David Shields Visits During Creative Nonfiction Week



Last Thursday, author David Shields kindly visited us over at Columbia College during Creative Nonfiction Week, a week-long celebrated event presented in collaboration between the English, Journalism, and Fiction Departments (and this year co-sponsored by the Departments of Radio, Film & Video, and Critical Encounters). Shields joined past presenters Alex Kotlowitz, Art Spiegelman, Jamaica Kincaid and many others in celebrating a very diverse and widely discussed genre that continues to grow more and more in both its readership and authorship.
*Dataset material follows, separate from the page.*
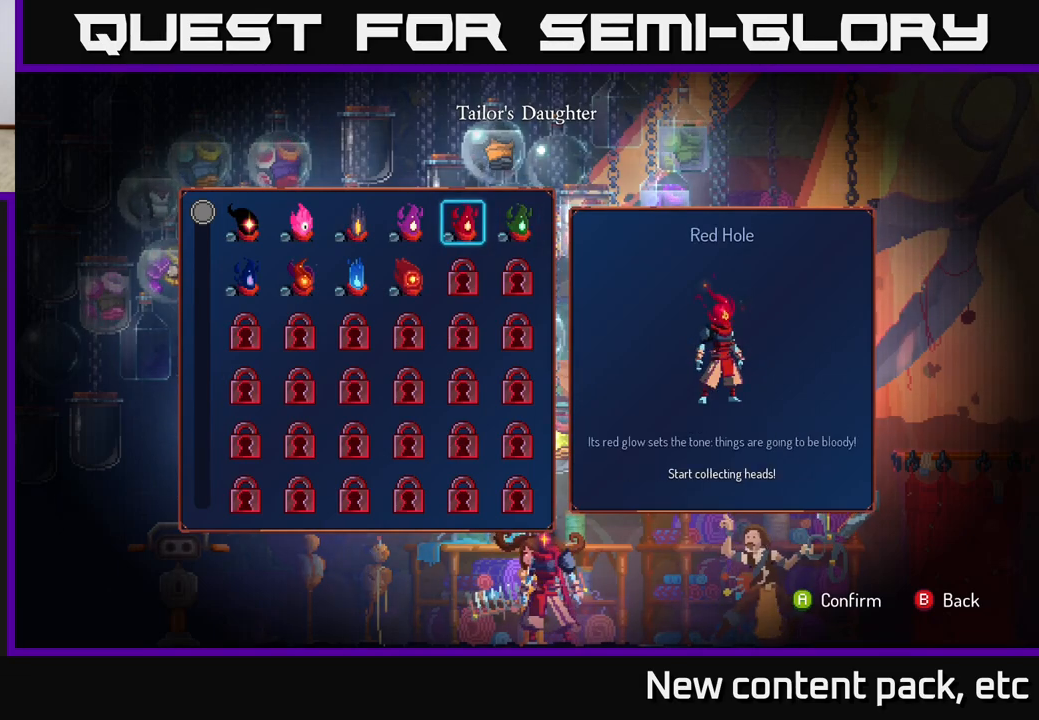
{"buttons": [], "left_stick": "center", "right_stick": "center", "events": [[50, "left_stick", "right"], [250, "left_stick", "left"], [417, "left_stick", "center"]]}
On his newest book, Reality Hunger: A Manifesto, Shields spoke about the versatility of the Nonfiction genre, and on much of the controversy surrounding its credibility in an age where “memoir” is the only word needed for a piece of Nonfiction to be widely marketed. “The book is an anti-manifesto manifesto,” he said, adding that writers should “try and use the book as a source of your own work.”

The main point of the book was to rescue Nonfiction as literary art—the really rich tradition of Nonfiction going back to St. Augustine and maybe earlier, as an attempt to ask the most serious questions in the most attentive way.” The book, which is a compilation of Shields' own thoughts as well as the thoughts of his predecessors and contemporaries, is a keystone of modern cultural criticism, urging us to ask all the right questions about whether the things we find important today are really important—mostly, the media we choose to consume.

The project began, Shields said, as “a course packet in the early to mid '90s. I started developing this course on the self-reflective gesture of the essay and on documentary film. It developed into this huge, big blue binder, with literally thousands of quotations—all from people talking about the glory of the essay form.”

The book is a transitional text,” he continued, “one that has one foot in the digital world and one foot right there in traditional book culture. For readers, there [if the book were digitized] would be an open-source site in which readers would fill in the citations and when you got the citations correct the text would turn red or something.” A clear hint at Shields' okayness with the idea of using New Media within the Nonfiction genre. “The conventional novel,” he said, “the literary novel, is no longer congruent with contemporary life,” mostly because “we're obsessed with reality because we experience hardly any of it. As a result we're pretty numb, pretty bored, and we crave the real.”

And Shields, as always, has left us with poignant thought. “Great art is clear thinking about mixed feelings,” he said, pulling an already-attentive audience even closer. And he takes his bow and wraps everything up nicely with a paraphrased thought from the late David Foster Wallace: “We're existentially alone on the planet. I can't know what you're thinking and feeling, and you can't know what I'm thinking and feeling. The very best work constructs a bridge across the abyss of human loneliness.”